* WORK REQUEST A *
Duplicate the stretch of the rotary vector gear patent from "6. The device" through "said rotary steerable tool.".
* WORK REQUEST B *
Answer these questions from the rotary vector gear patent:
(i) According to the abstract, what kind of offset does the device produce through single rotary motion?
(ii) In claim 5, how many cycloid systems does the configuration comprise, and where are they positioned?
(iii) In claim 7, what is the inertial guidance system adapted to provide?

* DOCUMENT TEXT *
Content starts

US7467673B2ExpiredUtilityPatentIndex 83
Rotary vector gear for use in rotary steerable tools
Est. expiryJan 28, 2024(expired)· nominal 20-yr term from priority
E21B 7/067E21B 7/06
83
PatentIndex Score
15
Cited by
3
References
21
Claims
Abstract
A rotary vector gear for controlling longitudinal axis offset about a central longitudinal axis is disclosed. The device uses single rotary motion through a rotary vector gear to produce hypotrochoidic offset similar to a flower petal and is capable or ready return to zero offset. The device may be used in downhole rotary steerable oil and gas drilling tools and in computer controlled milling machines for providing controlled offset.
Claims
exact text as granted — not AI-modified1. A rotary vector gear for sequencing a controlled axis about a reference axis, comprising:
a concentric drive sleeve adapted to rotate about the reference axis;
a first stage eccentric sleeve connected to said driven inner sleeve;
a second stage eccentric sleeve adapted to rotate about the controlled axis;
an external tooth cycloid disc attached to said second stage eccentric;
an internal tooth stationary cycloid ring adapted to be attached to an outer housing for retaining the cycloid system; and,
drive means for rotating said concentric drive sleeve.
2. The device of claim 1 further comprising control means for operating said drive means and thereby sequencing said controlled axis in a predictable manner.
3. The device of claim 2 wherein said outer housing is the outer housing of a rotary steerable tool having two ends adapted for use in a wellbore and further adapted to receive a drillstring and wherein said cycloid system provides an offset to the drillstring from the center of the wellbore thereby resulting in bit point or bit push directional steering set by the configuration of the cycloid system contained within the rotary steerable tool.
4. The device of claim 3 wherein said configuration comprises a single cycloid system positioned near the mid point and between two spherical bearings positioned at the ends of said rotary steerable tool thereby providing angular change of to said drillstring resulting in bit point directional steering.
5. The device of claim 3 wherein said configuration comprises two co-joined cycloid systems respectively positioned near the ends of the rotary steerable tool thereby providing axial offset to said drillstring resulting in bit push directional steering.
6. The device of claim 3 wherein said configuration comprises a single cycloid system positioned near one end of the rotary steerable tool and further comprises a spherical bearing positioned the other end of the rotary steerable tool thereby providing angular change to said drillstring resulting in bit point directional steering.
7. The device of claim 3 wherein said rotary steerable tool incorporates an inertial guidance system adapted to provide wellbore position reference and wherein said control system is adapted to communicate with said rotary steerable tool.

Content ends

* Pose estimation data *
Content starts

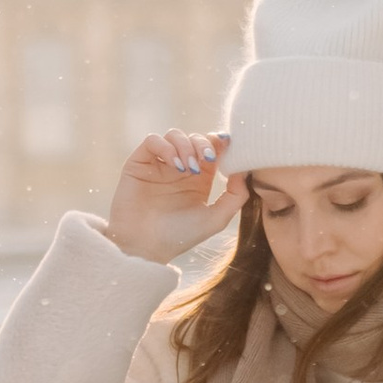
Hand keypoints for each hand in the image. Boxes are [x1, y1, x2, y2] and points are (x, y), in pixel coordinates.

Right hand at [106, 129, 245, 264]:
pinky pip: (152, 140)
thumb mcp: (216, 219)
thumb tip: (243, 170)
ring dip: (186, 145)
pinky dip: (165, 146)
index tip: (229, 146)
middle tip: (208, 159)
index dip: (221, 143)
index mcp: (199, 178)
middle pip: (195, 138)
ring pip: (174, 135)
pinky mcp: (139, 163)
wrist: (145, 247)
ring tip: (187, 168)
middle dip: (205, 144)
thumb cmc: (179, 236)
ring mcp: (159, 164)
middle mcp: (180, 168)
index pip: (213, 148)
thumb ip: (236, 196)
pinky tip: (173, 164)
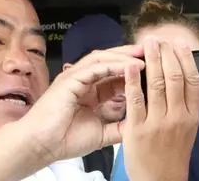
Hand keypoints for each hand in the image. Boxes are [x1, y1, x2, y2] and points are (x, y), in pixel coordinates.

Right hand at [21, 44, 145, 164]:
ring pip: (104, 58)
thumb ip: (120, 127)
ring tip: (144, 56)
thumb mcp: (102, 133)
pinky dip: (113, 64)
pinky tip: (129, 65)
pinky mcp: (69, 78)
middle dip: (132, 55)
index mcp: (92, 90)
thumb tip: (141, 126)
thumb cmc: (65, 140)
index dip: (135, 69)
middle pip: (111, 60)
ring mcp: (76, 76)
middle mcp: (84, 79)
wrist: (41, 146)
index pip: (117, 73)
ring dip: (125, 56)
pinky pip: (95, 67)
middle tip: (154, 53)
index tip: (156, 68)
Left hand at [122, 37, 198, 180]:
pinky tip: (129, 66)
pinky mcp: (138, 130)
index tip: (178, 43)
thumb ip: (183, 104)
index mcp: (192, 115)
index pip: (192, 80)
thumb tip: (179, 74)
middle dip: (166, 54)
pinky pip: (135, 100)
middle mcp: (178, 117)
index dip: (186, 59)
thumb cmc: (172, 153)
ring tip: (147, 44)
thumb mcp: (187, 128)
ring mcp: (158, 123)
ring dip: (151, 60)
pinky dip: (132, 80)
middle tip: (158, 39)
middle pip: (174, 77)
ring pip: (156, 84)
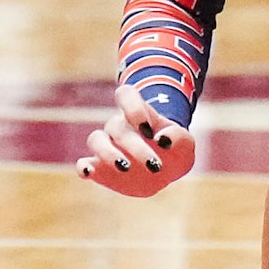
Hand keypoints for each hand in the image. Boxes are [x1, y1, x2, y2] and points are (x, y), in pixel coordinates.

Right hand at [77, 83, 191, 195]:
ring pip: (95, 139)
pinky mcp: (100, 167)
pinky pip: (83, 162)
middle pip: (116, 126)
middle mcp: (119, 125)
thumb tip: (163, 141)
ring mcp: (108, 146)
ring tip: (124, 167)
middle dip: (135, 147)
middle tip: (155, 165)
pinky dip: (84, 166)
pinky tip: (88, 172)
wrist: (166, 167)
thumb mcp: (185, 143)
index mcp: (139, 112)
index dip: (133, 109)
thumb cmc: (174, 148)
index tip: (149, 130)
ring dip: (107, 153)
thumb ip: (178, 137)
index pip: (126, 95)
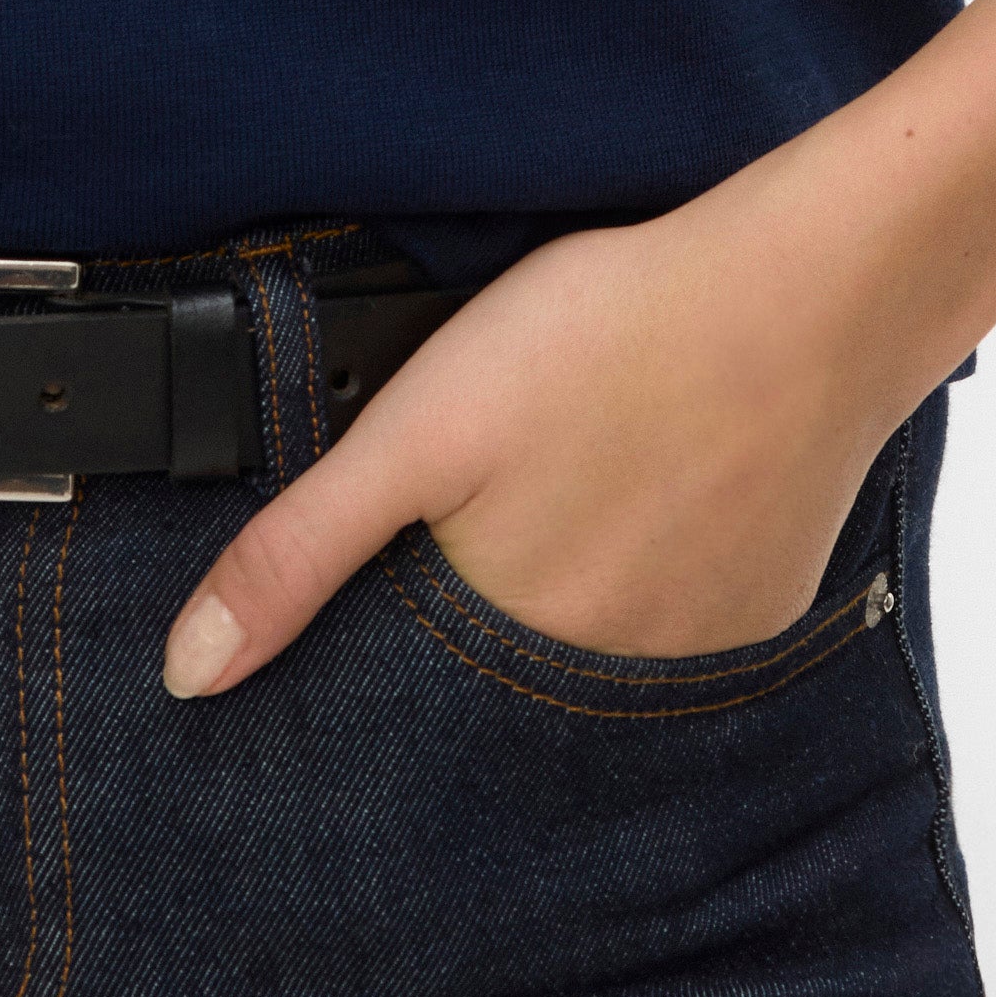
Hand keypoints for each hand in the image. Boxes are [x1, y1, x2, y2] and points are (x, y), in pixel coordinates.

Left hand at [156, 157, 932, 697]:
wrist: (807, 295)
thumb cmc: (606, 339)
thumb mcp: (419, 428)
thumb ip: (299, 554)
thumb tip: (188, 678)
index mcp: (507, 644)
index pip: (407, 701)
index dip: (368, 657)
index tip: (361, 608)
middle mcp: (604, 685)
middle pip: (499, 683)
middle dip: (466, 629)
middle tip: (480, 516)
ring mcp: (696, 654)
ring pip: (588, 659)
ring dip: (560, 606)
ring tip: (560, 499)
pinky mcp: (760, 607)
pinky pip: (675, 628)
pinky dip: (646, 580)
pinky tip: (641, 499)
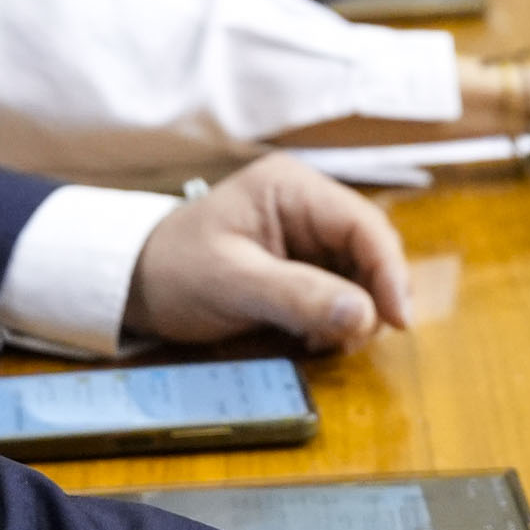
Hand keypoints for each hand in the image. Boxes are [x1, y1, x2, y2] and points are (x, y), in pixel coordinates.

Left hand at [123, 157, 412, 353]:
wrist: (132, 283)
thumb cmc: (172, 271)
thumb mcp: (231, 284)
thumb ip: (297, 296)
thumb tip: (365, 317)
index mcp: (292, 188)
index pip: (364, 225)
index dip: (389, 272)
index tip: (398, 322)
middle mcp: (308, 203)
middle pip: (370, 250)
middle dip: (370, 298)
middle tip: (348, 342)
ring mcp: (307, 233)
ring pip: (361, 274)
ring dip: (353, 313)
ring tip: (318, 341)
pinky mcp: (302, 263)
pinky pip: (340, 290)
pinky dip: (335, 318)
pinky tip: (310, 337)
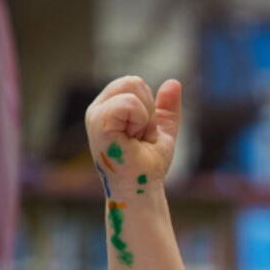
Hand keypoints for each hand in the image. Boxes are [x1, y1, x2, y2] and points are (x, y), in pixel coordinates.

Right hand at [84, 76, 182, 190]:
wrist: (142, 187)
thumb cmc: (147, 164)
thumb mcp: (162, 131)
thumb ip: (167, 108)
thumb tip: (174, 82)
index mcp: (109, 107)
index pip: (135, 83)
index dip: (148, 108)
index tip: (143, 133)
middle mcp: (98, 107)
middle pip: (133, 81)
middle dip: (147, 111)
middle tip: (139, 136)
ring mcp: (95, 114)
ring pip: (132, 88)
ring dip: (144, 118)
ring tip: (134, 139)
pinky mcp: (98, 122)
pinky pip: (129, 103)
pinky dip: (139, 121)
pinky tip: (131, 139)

Content ends
Content starts

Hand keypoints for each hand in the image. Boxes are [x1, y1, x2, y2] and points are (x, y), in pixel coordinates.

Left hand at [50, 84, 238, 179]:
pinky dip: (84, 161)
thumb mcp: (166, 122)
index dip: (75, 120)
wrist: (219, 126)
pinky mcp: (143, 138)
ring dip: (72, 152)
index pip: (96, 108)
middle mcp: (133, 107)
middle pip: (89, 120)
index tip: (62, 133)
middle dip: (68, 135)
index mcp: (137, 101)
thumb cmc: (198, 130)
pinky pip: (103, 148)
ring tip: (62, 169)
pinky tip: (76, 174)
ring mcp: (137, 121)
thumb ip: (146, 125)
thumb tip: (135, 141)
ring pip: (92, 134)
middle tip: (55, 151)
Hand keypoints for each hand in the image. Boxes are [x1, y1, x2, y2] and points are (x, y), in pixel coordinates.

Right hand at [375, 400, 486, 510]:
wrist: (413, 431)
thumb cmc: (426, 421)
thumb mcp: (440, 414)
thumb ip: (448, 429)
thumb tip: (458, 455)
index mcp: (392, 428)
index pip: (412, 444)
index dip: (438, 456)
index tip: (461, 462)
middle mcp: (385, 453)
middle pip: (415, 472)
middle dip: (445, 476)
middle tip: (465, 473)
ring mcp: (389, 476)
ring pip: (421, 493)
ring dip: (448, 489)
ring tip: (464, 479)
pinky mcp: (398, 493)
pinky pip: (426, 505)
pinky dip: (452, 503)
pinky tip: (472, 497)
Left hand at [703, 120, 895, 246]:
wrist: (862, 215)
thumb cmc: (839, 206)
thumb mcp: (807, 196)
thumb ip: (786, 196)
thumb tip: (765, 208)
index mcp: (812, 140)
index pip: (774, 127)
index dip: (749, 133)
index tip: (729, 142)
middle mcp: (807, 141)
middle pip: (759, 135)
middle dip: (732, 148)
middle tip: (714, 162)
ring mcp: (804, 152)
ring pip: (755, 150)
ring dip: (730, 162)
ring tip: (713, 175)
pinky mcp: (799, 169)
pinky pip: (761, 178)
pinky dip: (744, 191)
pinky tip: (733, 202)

Content ends

* EXERCISE RESPONSE A *
6. The device of claim 3 wherein said configuration comprises a single cycloid system positioned near one end of the rotary steerable tool and further comprises a spherical bearing positioned the other end of the rotary steerable tool thereby providing angular change to said drillstring resulting in bit point directional steering.
7. The device of claim 3 wherein said rotary steerable tool incorporates an inertial guidance system adapted to provide wellbore position reference and wherein said control system is adapted to communicate with said rotary steerable tool.

* EXERCISE RESPONSE B *
(i) Hypotrochoidic offset similar to a flower petal.
(ii) Two co-joined cycloid systems, positioned near the ends of the rotary steerable tool.
(iii) Wellbore position reference.